General News of Friday, 4 August 2017

Source: Myjoyonline.com


CODEO’s recommendation follows engagement with stakeholders in eight regions

The Coalition of Domestic Election Observers (CODEO) is advocating for the appointment of Inspector-General of Police (IGP) to be de-politicised as a measure to curb political vigilantism.

Senior Programmes Manager of CODEO, Mensah Abramaph, says police are unable to deal decisively with such criminality and impunity because of government manipulation.

He was addressing the media after a stakeholder meeting in Kumasi.

CODEO suggests an independent IGP whose tenure is secured will rid the country’s politics and elections law breakers.

The election observer group’s recommendation follows engagement with stakeholders in eight regions.

“In the fight to improve upon our electoral process and fight for the security of voters and ballots, we identify the growing menace of vigilantism around our political process it is growing by the day and the danger it poses is clear to us,” said Mr Abrampah.

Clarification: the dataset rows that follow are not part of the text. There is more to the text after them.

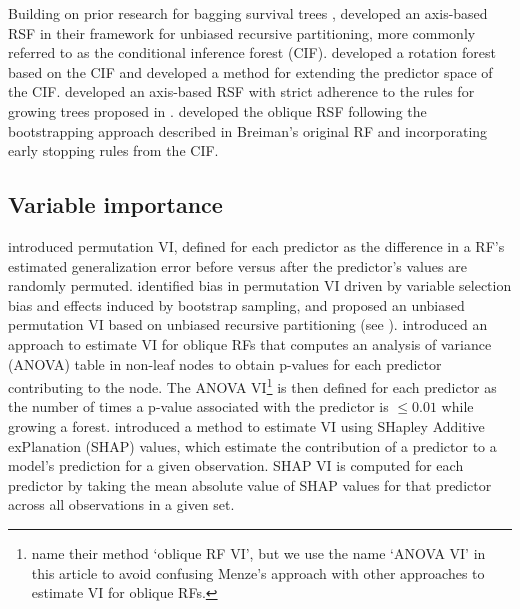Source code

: \documentclass[twoside,11pt]{article}\usepackage[]{graphicx}\usepackage[]{xcolor}
\begin{document}
Building on prior research for bagging survival trees \citep{hothorn2004bagging}, \citet{hothorn2006unbiased} developed an axis-based RSF in their framework for unbiased recursive partitioning, more commonly referred to as the conditional inference forest (CIF). \citet{zhou2016random} developed a rotation forest based on the CIF and \citet{wang2017random} developed a method for extending the predictor space of the CIF. \citet{ishwaran2008random} developed an axis-based RSF with strict adherence to the rules for growing trees proposed in \citet{breiman2001random}. \citet{jaeger2019oblique} developed the oblique RSF following the bootstrapping approach described in Breiman's original RF and incorporating early stopping rules from the CIF.

\subsection{Variable importance}

\citet{breiman2001random} introduced permutation VI, defined for each predictor as the difference in a RF's estimated generalization error before versus after the predictor's values are randomly permuted. \citet{strobl2007bias} identified bias in permutation VI driven by variable selection bias and effects induced by bootstrap sampling, and proposed an unbiased permutation VI based on unbiased recursive partitioning (see \citet{hothorn2006unbiased}). \citet{menze2011oblique} introduced an approach to estimate VI for oblique RFs that computes an analysis of variance (ANOVA) table in non-leaf nodes to obtain p-values for each predictor contributing to the node. The ANOVA VI\footnote{\citet{menze2011oblique} name their method `oblique RF VI', but we use the name `ANOVA VI' in this article to avoid confusing Menze's approach with other approaches to estimate VI for oblique RFs.} is then defined for each predictor as the number of times a p-value associated with the predictor is $\leq 0.01$ while growing a forest. \citet{lundberg2017unified} introduced a method to estimate VI using SHapley Additive exPlanation (SHAP) values, which estimate the contribution of a predictor to a model's prediction for a given observation. SHAP VI is computed for each predictor by taking the mean absolute value of SHAP values for that predictor across all observations in a given set.

\end{document}
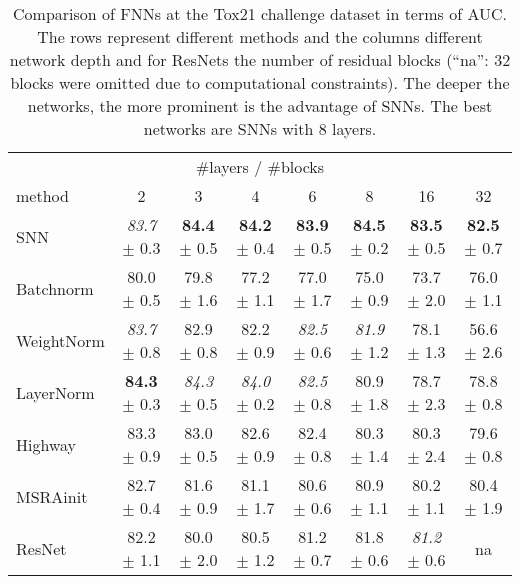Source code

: \documentclass{article}
\begin{document}
\begin{table}[ht]
\caption[Comparison of FNNs at the Tox21 challenge dataset]{Comparison of FNNs at the Tox21 challenge dataset
in terms of AUC. The rows  represent different methods and the columns 
different network depth and for ResNets  the number of residual blocks 
(``na'': 32 blocks were omitted due to computational constraints).
The deeper the networks, the more prominent is the advantage of SNNs.
The best networks are SNNs with 8 layers. 
 \label{tab:tox21}}
\centering
\begin{tabular}{lccccccc}
  \toprule
  \multicolumn{8}{c}{\#layers / \#blocks} \\
  method & 2 & 3 & 4 & 6 & 8 & 16 & 32 \\ 
  \midrule 
  SNN        & {\em 83.7} \tiny $\pm$ 0.3 & {\bf 84.4} \tiny $\pm$ 0.5 & {\bf 84.2} \tiny $\pm$ 0.4 & {\bf 83.9} \tiny $\pm$ 0.5 & {\bf 84.5} \tiny $\pm$ 0.2 & {\bf 83.5} \tiny $\pm$ 0.5 & {\bf 82.5} \tiny $\pm$ 0.7 \\ 
  Batchnorm  & 80.0 \tiny $\pm$ 0.5       & 79.8 \tiny $\pm$ 1.6       & 77.2 \tiny $\pm$ 1.1       & 77.0 \tiny $\pm$ 1.7       & 75.0 \tiny $\pm$ 0.9       & 73.7 \tiny $\pm$ 2.0       & 76.0 \tiny $\pm$ 1.1 \\ 
  WeightNorm & {\em 83.7} \tiny $\pm$ 0.8 & 82.9 \tiny $\pm$ 0.8       & 82.2 \tiny $\pm$ 0.9       & {\em 82.5} \tiny $\pm$ 0.6 & {\em 81.9} \tiny $\pm$ 1.2 & 78.1 \tiny $\pm$ 1.3       & 56.6 \tiny $\pm$ 2.6 \\ 
  LayerNorm  & {\bf 84.3} \tiny $\pm$ 0.3 & {\em 84.3} \tiny $\pm$ 0.5 & {\em 84.0} \tiny $\pm$ 0.2 & {\em 82.5} \tiny $\pm$ 0.8 & 80.9 \tiny $\pm$ 1.8       & 78.7 \tiny $\pm$ 2.3       & 78.8 \tiny $\pm$ 0.8 \\ 
  Highway    & 83.3 \tiny $\pm$ 0.9       & 83.0 \tiny $\pm$ 0.5       & 82.6 \tiny $\pm$ 0.9       & 82.4 \tiny $\pm$ 0.8       & 80.3 \tiny $\pm$ 1.4       & 80.3 \tiny $\pm$ 2.4       & 79.6 \tiny $\pm$ 0.8 \\ 
  MSRAinit     & 82.7 \tiny $\pm$ 0.4       & 81.6 \tiny $\pm$ 0.9       & 81.1 \tiny $\pm$ 1.7       & 80.6 \tiny $\pm$ 0.6       & 80.9 \tiny $\pm$ 1.1       & 80.2 \tiny $\pm$ 1.1       & 80.4 \tiny $\pm$ 1.9 \\ 
  ResNet    & 82.2 \tiny $\pm$ 1.1       & 80.0 \tiny $\pm$ 2.0       & 80.5 \tiny $\pm$ 1.2       &   81.2 \tiny $\pm$  0.7                       & 81.8 \tiny $\pm$ 0.6       & {\em 81.2} \tiny $\pm$ 0.6 &   na \\ 
   \bottomrule
\end{tabular}
\end{table}
\end{document}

According to him, CODEO’s consultations reveal a very disturbing phenomenon that police are unable to fight political vigilantism because of manipulations, a situation which he says calls for the de-politicisation appointment of the IGP.

“We have gone through eight meetings in eight regions the suggestions that are coming is that the police is not able to enforce criminal laws because of certain manipulations from perceived government quarters.

“And therefore recommendations we received is that we need to find a way of making the police service independent enough and the first point is to secure the tenure of the Inspector General of Police if the IGP is not appointed by a regime and removed after the regime, he will be bold enough to control the affairs and enforce the law, and it will trigger down to the regional, district and zonal police quarters,” he revealed.

On the ongoing feud among top officials of the Electoral Commission, Mr. Abrampah observed that it could have a telling effect on the country’s election timetable.

“The Electoral Commission has major assignment ahead of it, don’t forget we have not been able to settle when the next local government election is going to be held, people are saying it should be 2018 others said 2019 just after that election we are preparing for general election in 2020 and before that we have to review our voter register I don’t think such brouhaha is good for the electoral commission activities and its image, so we need to deal with it fast, “ Mr. Aborampah cautioned.